/OpenRAG

I intend to implement as many RAG recipes as possible and make them available as plug-and-play.

MIT LicenseMIT

OpenRAG

OpenRAG aims to implement a variety of RAG (Retriever-Augmented Generation) recipes, making them easily accessible as plug-and-play solutions.

Structure of RAG

RAG is structured around four primary steps: Data Ingestion, Indexing, Retrieval, and Generation.
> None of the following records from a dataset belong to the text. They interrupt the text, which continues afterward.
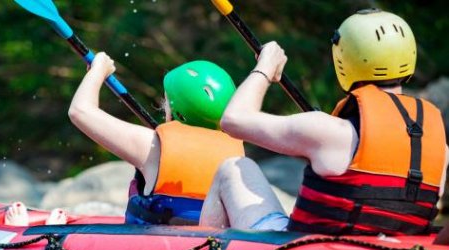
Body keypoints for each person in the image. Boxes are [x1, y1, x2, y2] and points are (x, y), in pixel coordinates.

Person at [200, 8, 449, 236]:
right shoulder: (439, 147)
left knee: (232, 168)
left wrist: (265, 67)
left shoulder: (331, 131)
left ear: (345, 58)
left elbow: (233, 120)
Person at [68, 52, 244, 225]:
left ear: (177, 112)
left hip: (163, 249)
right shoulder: (237, 155)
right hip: (214, 248)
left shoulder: (154, 145)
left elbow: (80, 111)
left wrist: (98, 70)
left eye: (166, 101)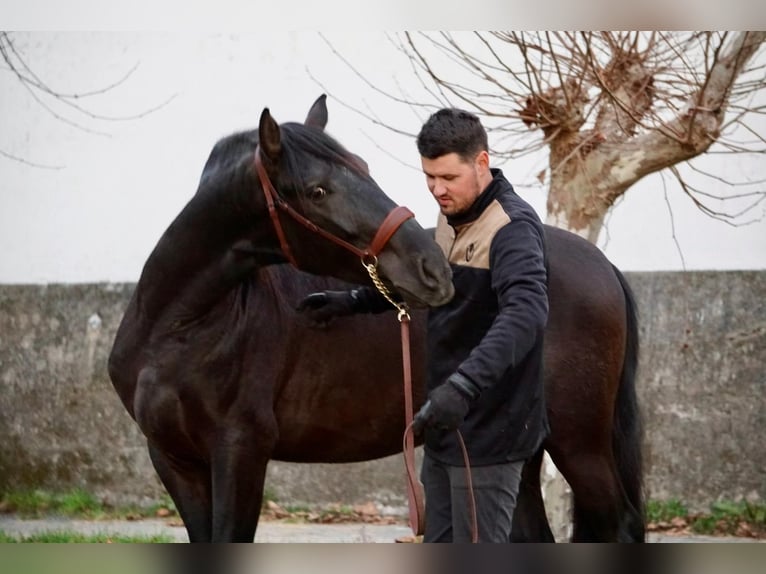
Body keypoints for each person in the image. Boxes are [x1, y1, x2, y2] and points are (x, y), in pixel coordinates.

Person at [297, 108, 549, 543]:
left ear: (482, 162)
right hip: (447, 425)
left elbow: (526, 313)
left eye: (448, 177)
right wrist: (354, 301)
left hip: (491, 431)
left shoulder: (511, 227)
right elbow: (433, 287)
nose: (437, 189)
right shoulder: (454, 220)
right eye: (430, 177)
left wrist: (463, 387)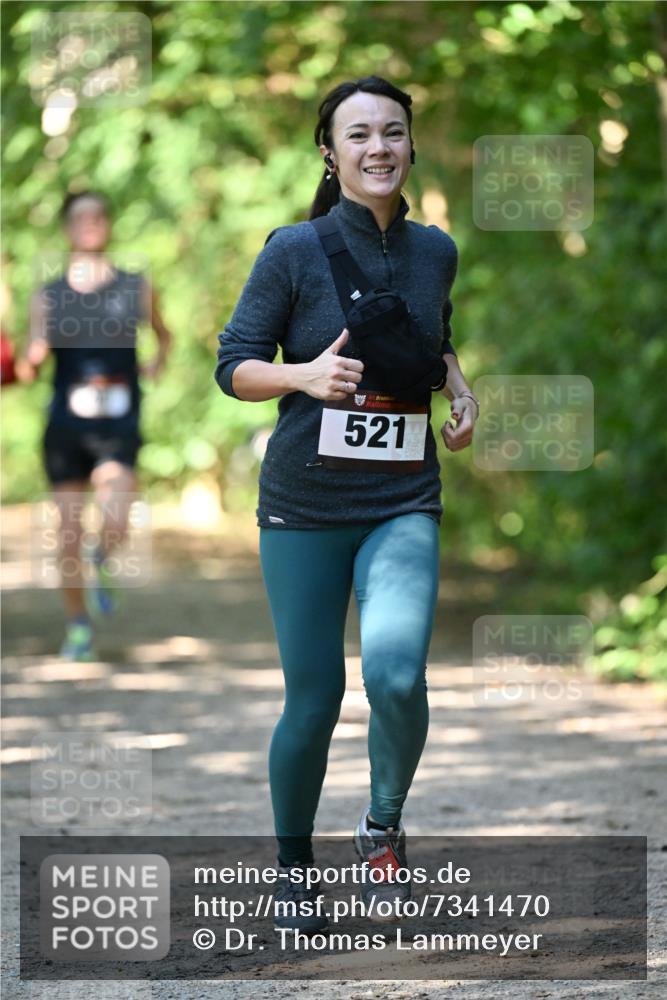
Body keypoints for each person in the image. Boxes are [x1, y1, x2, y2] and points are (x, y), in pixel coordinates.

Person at [214, 76, 478, 931]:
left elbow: (431, 339)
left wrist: (460, 387)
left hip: (403, 496)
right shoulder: (291, 248)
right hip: (304, 504)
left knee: (397, 674)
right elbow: (235, 365)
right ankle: (294, 868)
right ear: (329, 153)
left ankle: (381, 830)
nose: (378, 148)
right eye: (358, 134)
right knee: (314, 697)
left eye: (392, 132)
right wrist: (302, 375)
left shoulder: (436, 248)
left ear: (410, 146)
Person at [17, 191, 173, 661]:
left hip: (119, 421)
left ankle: (99, 556)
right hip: (65, 426)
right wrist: (25, 357)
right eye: (81, 218)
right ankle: (79, 626)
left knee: (118, 514)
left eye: (99, 216)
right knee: (65, 533)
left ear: (108, 225)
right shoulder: (49, 295)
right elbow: (31, 364)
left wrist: (155, 363)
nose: (91, 224)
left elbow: (164, 336)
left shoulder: (135, 287)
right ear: (67, 229)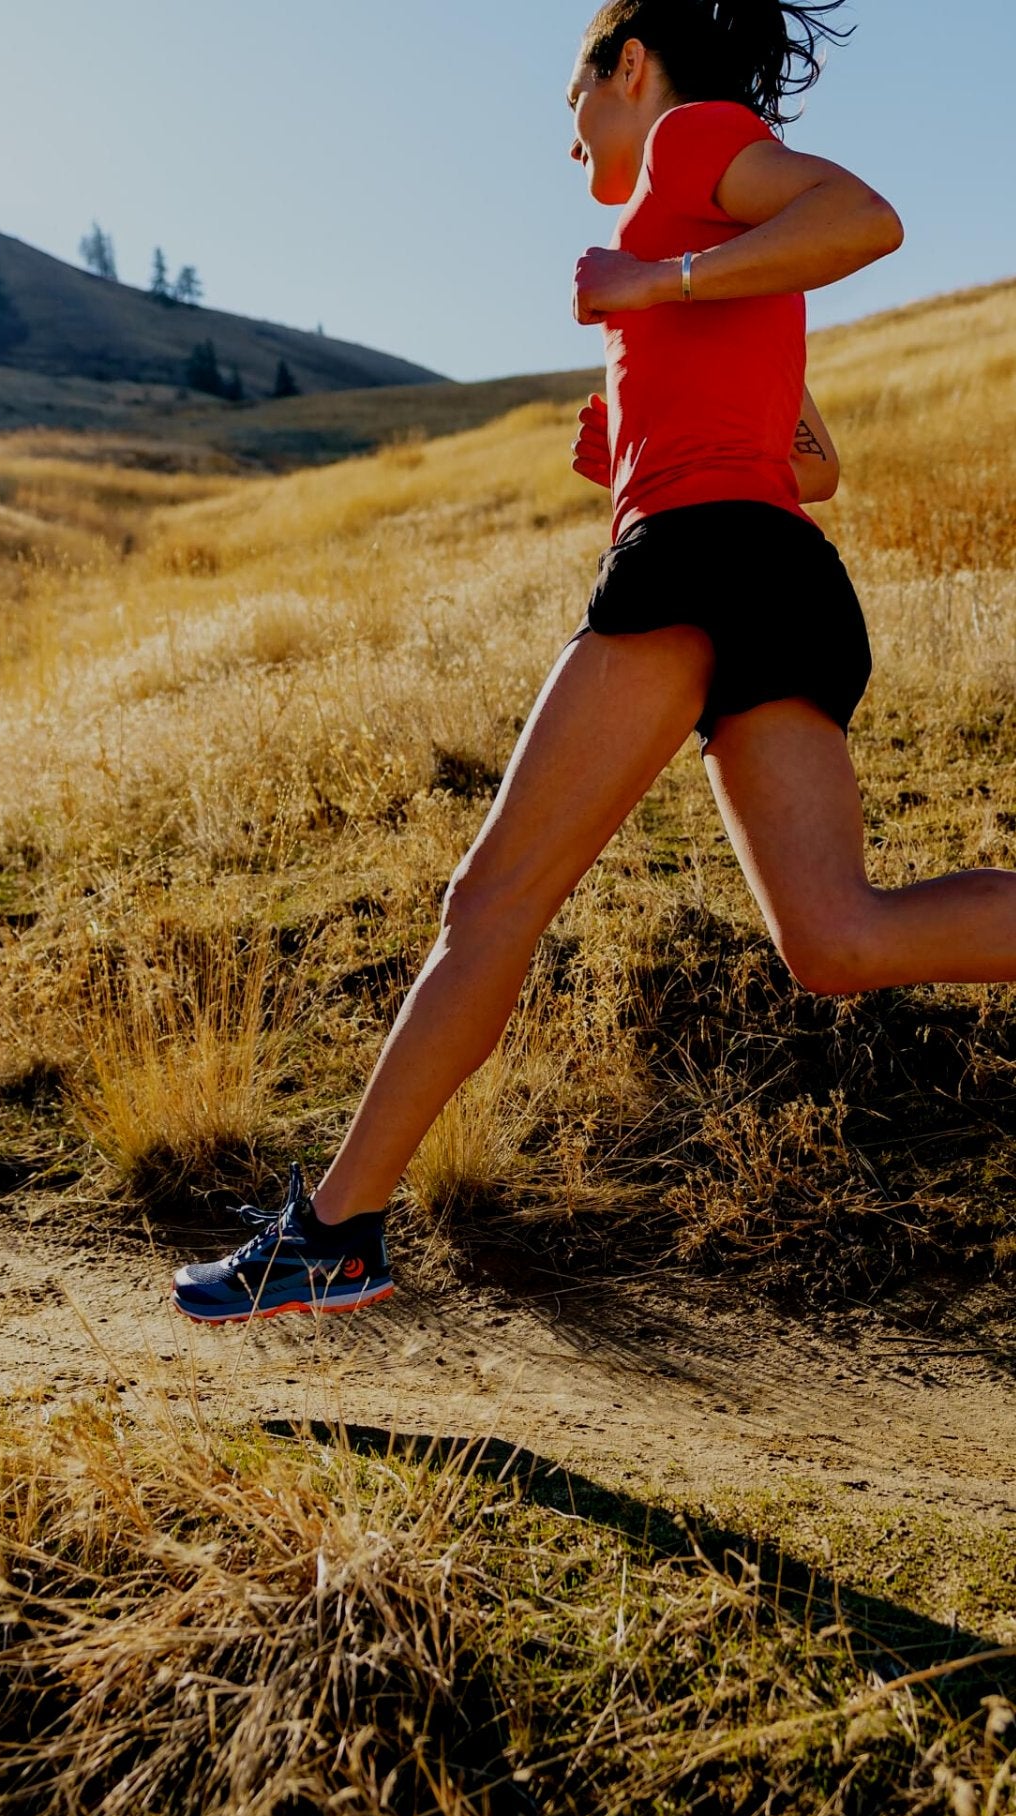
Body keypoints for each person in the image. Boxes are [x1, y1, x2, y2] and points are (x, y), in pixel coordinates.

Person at [171, 0, 1016, 1327]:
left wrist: (653, 294)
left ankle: (330, 1236)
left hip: (705, 565)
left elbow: (869, 219)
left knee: (489, 905)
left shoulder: (691, 141)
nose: (571, 140)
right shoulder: (721, 222)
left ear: (627, 66)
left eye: (573, 100)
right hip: (773, 566)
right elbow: (817, 467)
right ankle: (329, 1236)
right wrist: (645, 427)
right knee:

Each step offers multiple design choices to consider.

1. Data Ingestion

Methods and processes to import data.

  • Data Sources: Determining origins like databases, files, APIs, and web scraping.
  • Formats & Modality:
    • Formats: Handling various data formats such as CSV, JSON, XML, Parquet, Articles, Books, PDFs, SQL, and more.
    • Modality: Types of data including Text, Images, Audio, Video, or a mix.
  • Data Transformation: Converting data for suitable destinations, including cleaning, filtering, aggregating, and joining tasks.
  • Domain: Categories like General, Code, Med, and Food.

2. Data Indexing

Decisions to consider:

  • 2.1. Database Selection: Should we opt for only a vector database, or both vector and keyword-based databases?
  • 2.2. Vector Database Choice: Options include Qdrant, Chroma, Meilisearch, and more.
  • 2.3. Document Vectorization: How should we create vectors for documents? Do we choose single or multiple vectors per document? If multiple, how should a document be split? Should we interleave vectors? Would it be usefule to summarize documents, then index the summary?
  • 2.4. Vector Embedding Model: Which model should we use for vector embeddings? Is it necessary to finetune the embedding model?
  • 2.5. Vector Types: Should we use quantized or non-quantized vectors? Do we opt for exact vector searches or approximate methods?

3. Retrieval

Decisions to consider:

  • 3.1. Database Query Formation: Given a user query, how should we construct a database query? Should it be used as-is, or should an LLM (Language Model) assist in generating the database query/queries based on the user input?
  • 3.2. Result Ensembling: If utilizing both vector and keyword-based databases, how should we ensemble the results for optimal relevance?
  • 3.3. Result Reranking: What strategy should be employed to rerank results? How many of these results should be incorporated into the LLM's context?

4. Generation

Decisions to consider:

  • 4.1. LLM Selection: Which LLM should we employ? What should be the prompt structure?
  • 4.2. Hallucination Prevention: How can we ensure the LLM isn't producing false or "hallucinated" information?

Implementation Considerations

  • Ready-made Solutions: Should we use pre-existing tools like privateGPT, or develop from scratch?
  • Frameworks: Should we implement with or without tools such as Langchain or Llama index?
  • Dspy & ColBert Utilization: How can Dspy and ColBert be integrated into our implementation?